Extracted entries START
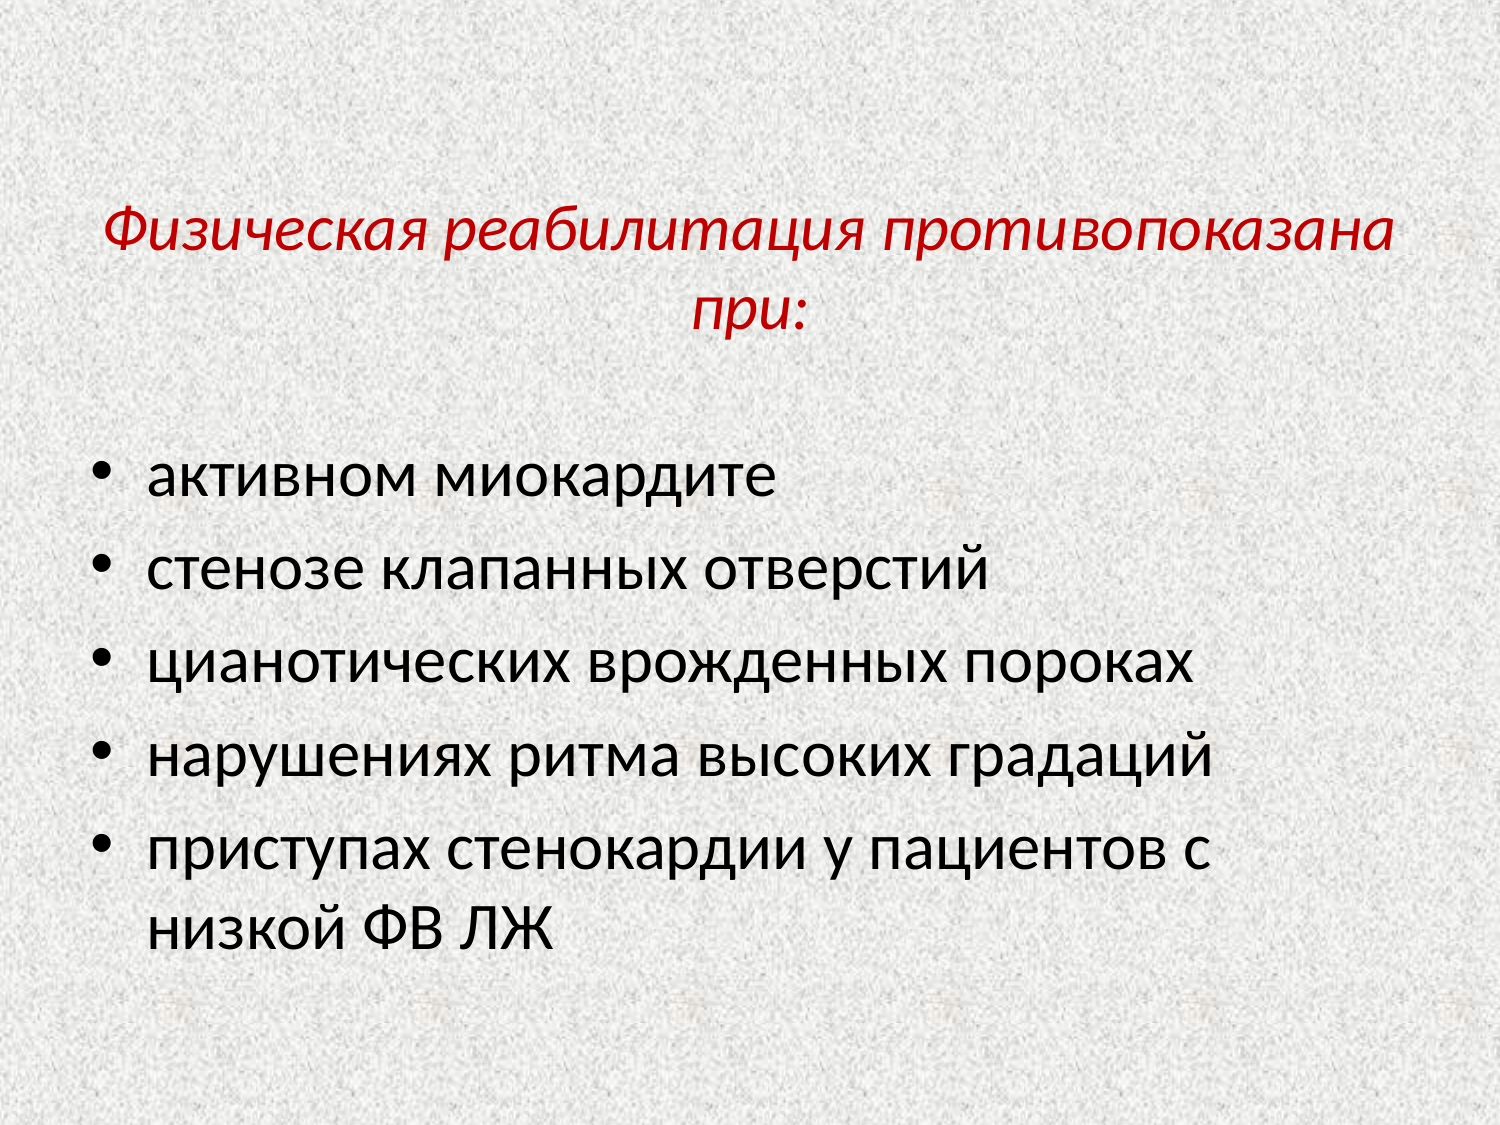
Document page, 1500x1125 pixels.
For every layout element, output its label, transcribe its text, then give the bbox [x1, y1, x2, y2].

picture [0, 0, 1500, 1125]
list активном миокардите стенозе клапанных отверстий цианотических врожденных пороках нарушениях ритма высоких градаций приступах стенокардии у пациентов с низкой ФВ ЛЖ [75, 421, 1425, 1079]
title Физическая реабилитация противопоказана при: [75, 176, 1425, 352]
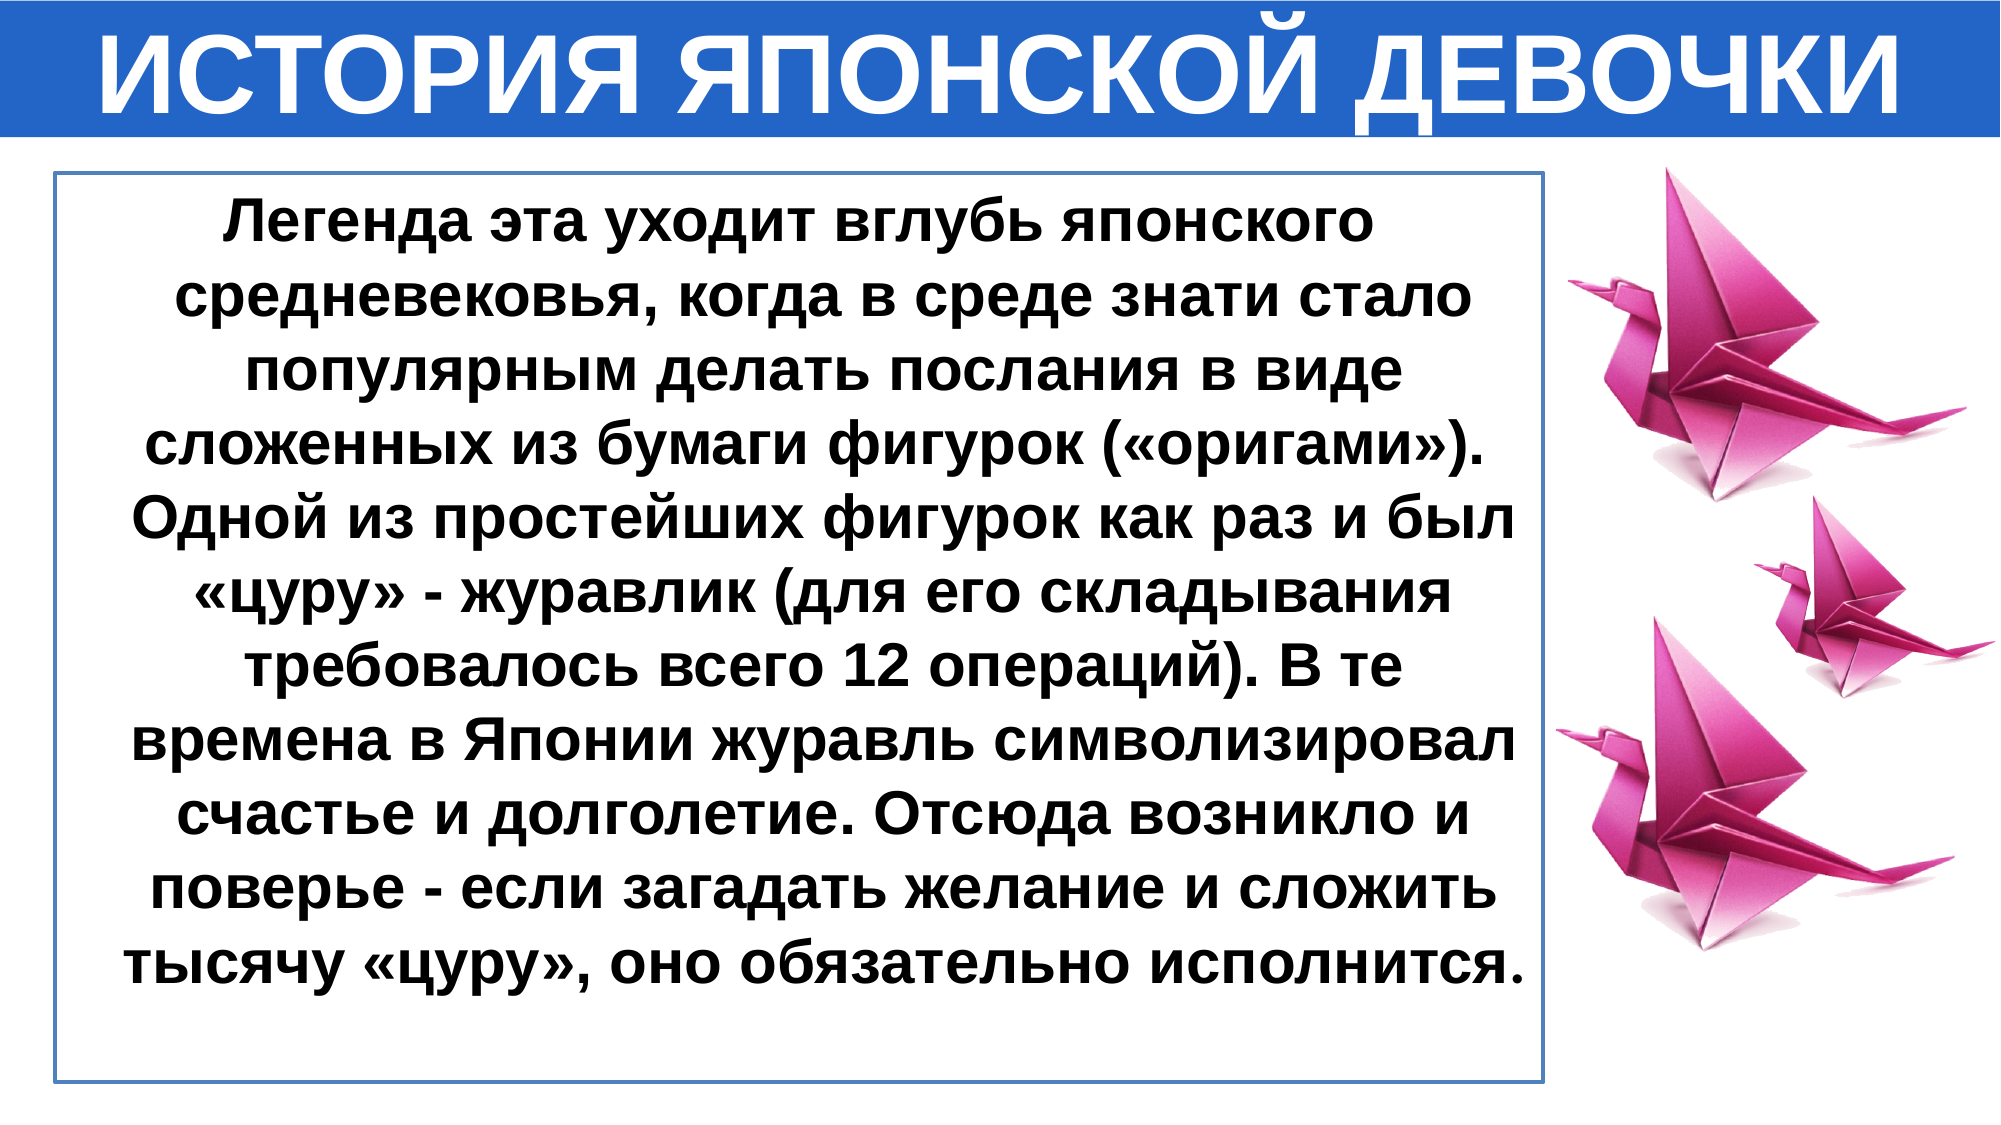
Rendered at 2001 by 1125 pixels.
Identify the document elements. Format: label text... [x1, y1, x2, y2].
Extracted entries END
## [Work to be completed]
Output the records exactly as they appear, skipping any pictures.

## [Expected answer]
Document page, 1500x1125 pixels.
For every layout element, output its label, transcribe its text, then give the bbox [x1, y1, x2, y2].

picture [0, 0, 1500, 1125]
list активном миокардите стенозе клапанных отверстий цианотических врожденных пороках нарушениях ритма высоких градаций приступах стенокардии у пациентов с низкой ФВ ЛЖ [75, 421, 1425, 1079]
title Физическая реабилитация противопоказана при: [75, 176, 1425, 352]
Rendered at 2001 by 1125 pixels.
Identify the document elements. Format: label text... [x1, y1, x2, y2].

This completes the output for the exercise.